- Correio Braziliense
“A narrativa do golpe adotada pelo PT funcionou para coesionar a legenda e atrair a esquerda tradicional, além de desgastar o governo Temer e seus aliados, mas não contra Bolsonaro”
Cabezas cortadas, um clássico do cinema novo, é uma produção hispânico-brasileira de 1970, dirigida por Glauber Rocha, cujo título faz alusão a uma estátua grega. Filmado na Espanha, foi lançado em Barcelona, quando o diretor ainda estava exilado na Europa. No filme, a ditadura de Franco e o regime militar brasileiro são tratados de forma alegórica. No rastro do sucesso de O Dragão da Maldade Contra o Santo Guerreiro e O Leão de Sete Cabeças, Glauber fez um filme sobre um déspota em delírio, que morava sozinho num castelo e acreditava falar ao telefone com pessoas importantes para seu governo ou vida pessoal. No imaginário, resolve problemas civis, dá ordens, conversa sobre questões particulares.
Cenas de opressão aos índios, aos trabalhadores, aos negros e aos estudantes retratam o que teria sido a volta ao poder de Diaz II, em Eldorado. O país imaginário representa, no filme, o que seria a continuação da história contada em Terra em Transe, cujo contexto é a crise do governo Jango e golpe militar de 1964. A colonização, a escravidão e outros elementos recorrentes nos países da América Latina são trazidos de volta, como se a história estivesse voltando para trás. Ao contrário de Terra em Transe, porém, a história não tem uma sequência cronológica, é uma viagem fragmentada e incoerente ao passado, que somente ganha sentido na interpretação de cada expectador.
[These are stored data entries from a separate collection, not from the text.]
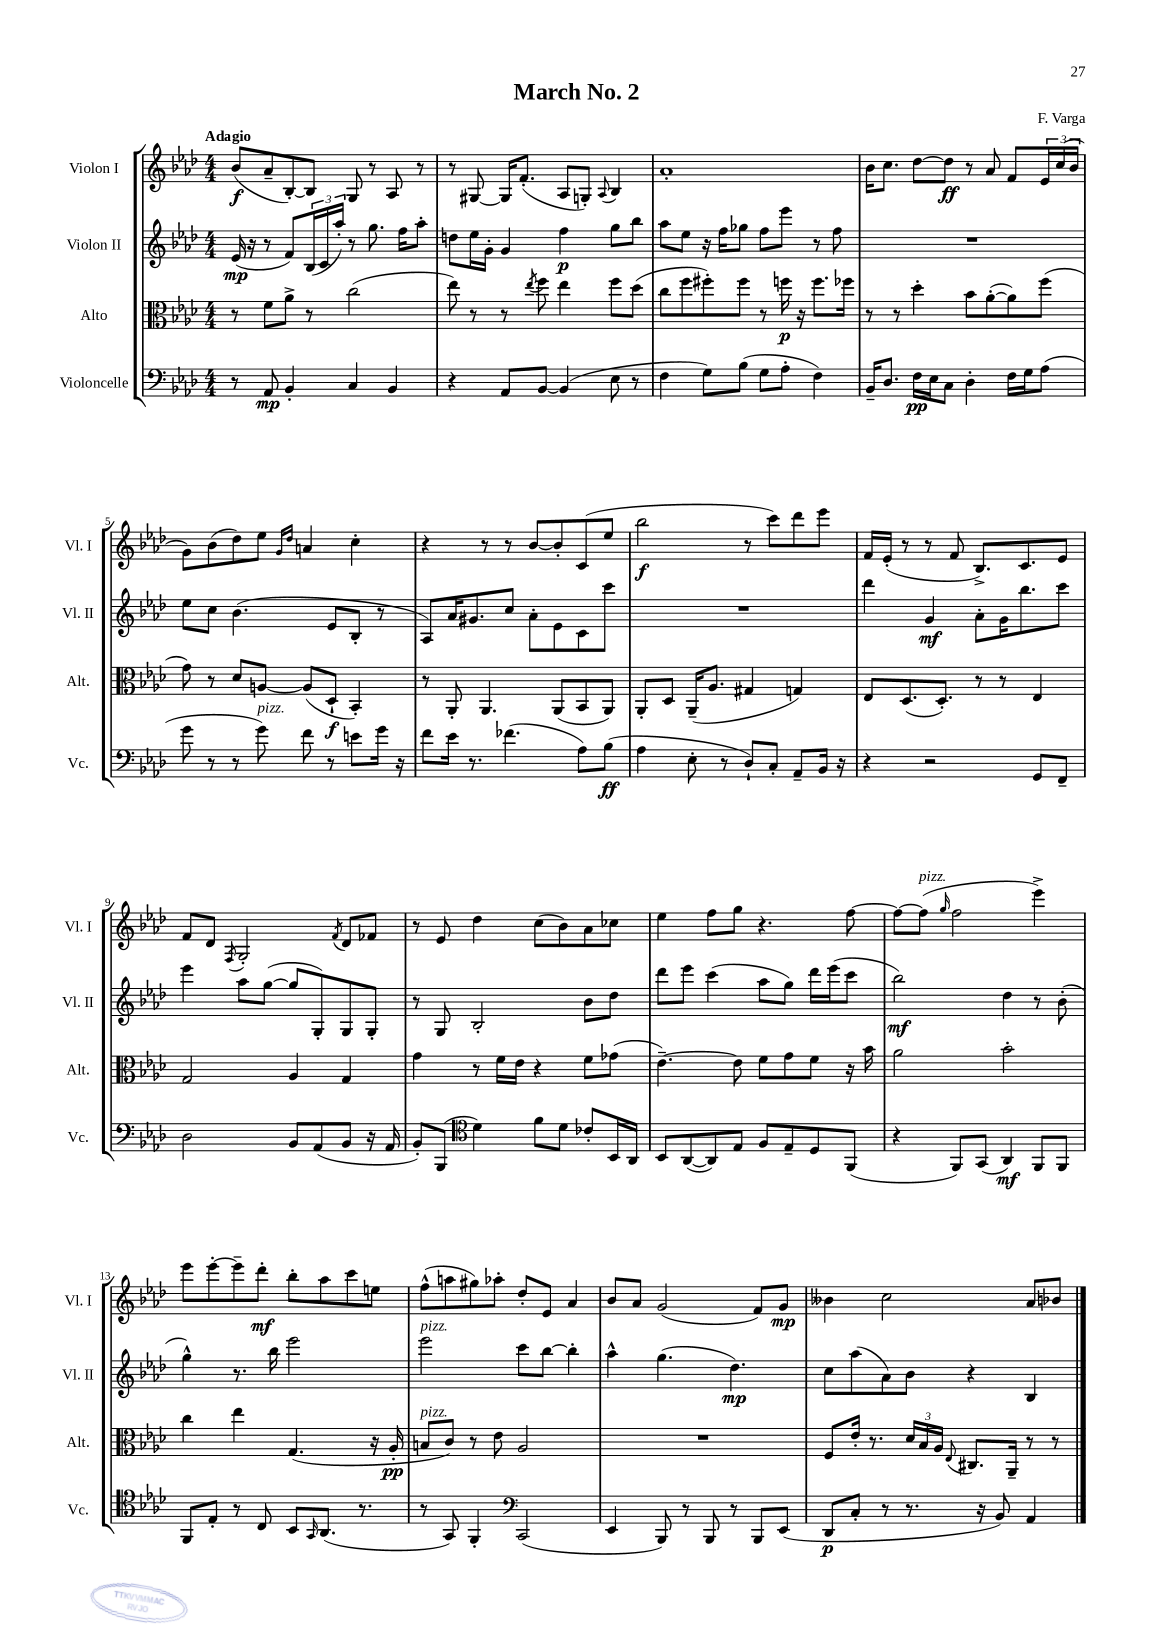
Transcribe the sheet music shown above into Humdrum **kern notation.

**kern	**kern	**kern	**kern
*staff4	*staff3	*staff2	*staff1
*clefF4	*clefC3	*clefG2	*clefG2
*k[b-e-a-d-]	*k[b-e-a-d-]	*k[b-e-a-d-]	*k[b-e-a-d-]
*M4/4	*M4/4	*M4/4	*M4/4
8r	8r	(16e-	(8b-
.	.	16r	.
8AA-	8f	8r	8a-~
4BB-'	8a-^	8f)	[8B-')
.	8r	(24B-	8B-]
.	.	24c	.
.	.	24aa-')	.
4C	(2cc	8r	8G
.	.	8.gg	8r
4BB-	.	.	8A-
.	.	16ff	.
.	.	8aa-'	8r
=	=	=	=
4r	8ee-)	8dd	8r
.	8r	16ee-	[8G#
.	.	16g'	.
8AA-	8r	4g	16G#]
.	.	.	(8.f'
.	8qee-	.	.
[8BB-	8ff	.	.
(4BB-]	4ee-	4ff	8A-
.	.	.	8G')
.	.	.	8qqA-
8E-	8ff	8gg	4B-
8r	(8dd-	8bb-	.
=	=	=	=
4F	8cc	8aa-	1a-'
.	8ff	8ee-	.
8G)	8ff#')	16r	.
.	.	16ff	.
(8B-	8ff#	8gg-	.
8G	8r	8ff	.
8A-'	16ff	8eee-	.
.	16r	.	.
4F)	8.ff	8r	.
.	.	8ff	.
.	16ff-	.	.
=	=	=	=
16BB-~	8r	1r	16b-
8.D-	.	.	8.cc
.	8r	.	.
16F	4dd-'	.	[8dd-
16E-	.	.	.
8C	.	.	8dd-]
4D-'	8b-	.	8r
.	([8a-'	.	8a-
16F	8a-])	.	8f
16G	.	.	.
(8A-	(8ff	.	24e-
.	.	.	(24cc
.	.	.	24b-
=	=	=	=
8g	8g)	8ee-	8g)
8r	8r	8cc	(8b-
8r	8d-	(4.b-	8dd-)
8g)	[8A	.	8ee-
.	.	.	16qqg
.	.	.	16qqdd-
8f	(8A]	.	4a
8r	8D-`	8e-	.
8e	4BB-')	8B-'	4cc'
16g	.	8r	.
16r	.	.	.
=	=	=	=
8f	8r	8A-)	4r
16e-	8AA-'	16a-	.
8.r	.	8.g#	.
.	4.AA-	.	8r
(4.f-	.	8cc	8r
.	.	8a-'	[8b-
.	(8AA-	8e-	8b-']
8A-)	8BB-	8c	(8c
(8B-	8AA-)	8ccc	8ee-
=	=	=	=
4A-	8AA-'	1r	2bb-
.	8D-	.	.
8E-'	(16AA-~	.	.
.	8.A-	.	.
8r	.	.	.
8D-`)	4G#	.	8r
8C'	.	.	8ccc)
8AA-~	4G)	.	8ddd-
16BB-	.	.	8eee-
16r	.	.	.
=	=	=	=
4r	8E-	4ddd-	16f
.	.	.	(16e-'
.	(8.D-	.	8r
2r	.	4g	8r
.	8.D-')	.	.
.	.	.	8f
.	8r	8a-'	8.B-^)
.	8r	16g	.
.	.	8.bb-	8.c
8GG	4E-	.	.
8FF~	.	8ccc	8e-
=	=	=	=
2D-	2G	4eee-	8f
.	.	.	8d-
.	.	.	8qF
.	.	8aa-	2G'
.	.	([8gg	.
8BB-	4A-	8gg]	.
(8AA-	.	8G')	.
.	.	.	8qf
8BB-	4G	8G	8d-
16r	.	8G'	8f-
16AA-	.	.	.
=	=	=	=
8BB-')	4g	8r	8r
(8BBB-	.	8G	8e-
*clefC4	*	*	*
4d-)	8r	2B-'	4dd-
.	16f	.	.
.	16e-	.	.
8f	4r	.	(8cc
8d-	.	.	8b-)
8c-'	8f	8b-	8a-
16BB-	(8g-	8dd-	8cc-
16AA-	.	.	.
=	=	=	=
8BB-	[4.e-~)	8ddd-	4ee-
([8AA-	.	8eee-	.
8AA-])	.	(4ccc	8ff
8E-	8e-]	.	8gg
8F	8f	8aa-	4.r
8E-~	8g	8gg)	.
8D-	8f	16ddd-	.
.	.	(16eee-	.
(8FF	16r	8ccc	[8ff
.	16b-	.	.
=	=	=	=
4r	2a-	2bb-)	8ff_
.	.	.	(8ff]
.	.	.	16qqgg
8FF)	.	.	2ff
(8GG	.	.	.
4AA-)	2b-'	4dd-	.
8FF	.	8r	4eee-^)
8FF	.	(8b-'	.
=	=	=	=
8FF	4cc	4gg^^)	8eee-
8E-'	.	.	[8eee-'
8r	4ee-	8.r	8eee-~]
8C	.	.	8ddd-'
.	.	16bb-	.
8BB-	(4.G	2eee-	8bb-'
16qqGG	.	.	.
(8.AA-	.	.	8aa-
.	.	.	8ccc
8.r	.	.	.
.	16r	.	8ee
.	16A-'	.	.
=	=	=	=
8r	8B	2eee-	(8ff^^
8GG)	8c)	.	8aa
4FF'	8r	.	8gg#)
.	8e-	.	8aa-'
*clefF4	*	*	*
(2CC	2A-	8ccc	8dd-'
.	.	[8bb-	8e-
.	.	4bb-']	4a-
=	=	=	=
4EE-	1r	4aa-^^	8b-
.	.	.	8a-
8BBB-)	.	(4.gg	(2g
8r	.	.	.
8BBB-	.	.	.
8r	.	4.dd-)	.
8BBB-	.	.	8f)
(8EE-	.	.	8g
=	=	=	=
8DD-	8F	8cc	4b--
8C'	16e-'	(8aa-	.
.	8.r	.	.
8r	.	8a-)	2cc
8.r	24d-	8b-	.
.	24B-	.	.
.	24A-	.	.
.	8qqE-	.	.
.	8.C#	4r	.
16r	.	.	.
8BB-)	.	.	.
.	16AA-~	.	.
4AA-	8r	4B-	8a-
.	8r	.	8b-
==	==	==	==
*-	*-	*-	*-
A estrela do filme é o espanhol Francisco Raba, que interpreta o déspota louco Diaz II, e se torna o grande destaque do filme. Todas as suas aparições na tela, da cena inicial, no castelo, aos longos momentos de delírio, são antológicas, do ponto de vista da interpretação e da direção, mas o filme acaba se descolando da realidade, mesmo se comparado às duas ditaduras da época. É uma obra de ficção. A analogia com o momento atual faz todo o sentido. Jair Bolsonaro (PSL) está sendo tratado pelos adversários como se fosse um ser delirante.
Haddad passou todo o primeiro turno ignorando Bolsonaro, seu inimigo principal era o candidato do PSDB, Geraldo Alckmin. Além disso, fez tudo o que podia para confundir sua imagem com a do ex-presidente Luiz Inácio Lula da Silva, que está preso em Curitiba. Acabou abduzido pelo carismático líder petista, herdando toda a sua rejeição e a do PT. Quem erra na escolha do adversário, geralmente, perde a eleição. Agora, corre atrás do prejuízo, para descontruir a imagem de mocinho adquirida por Bolsonaro ao longo da campanha, principalmente depois que levou a facada em Juiz de Fora. Dispensável falar que Haddad, depois de tantas visitas a Lula, se esforça para reposicionar a sua antiga imagem de “bom moço”.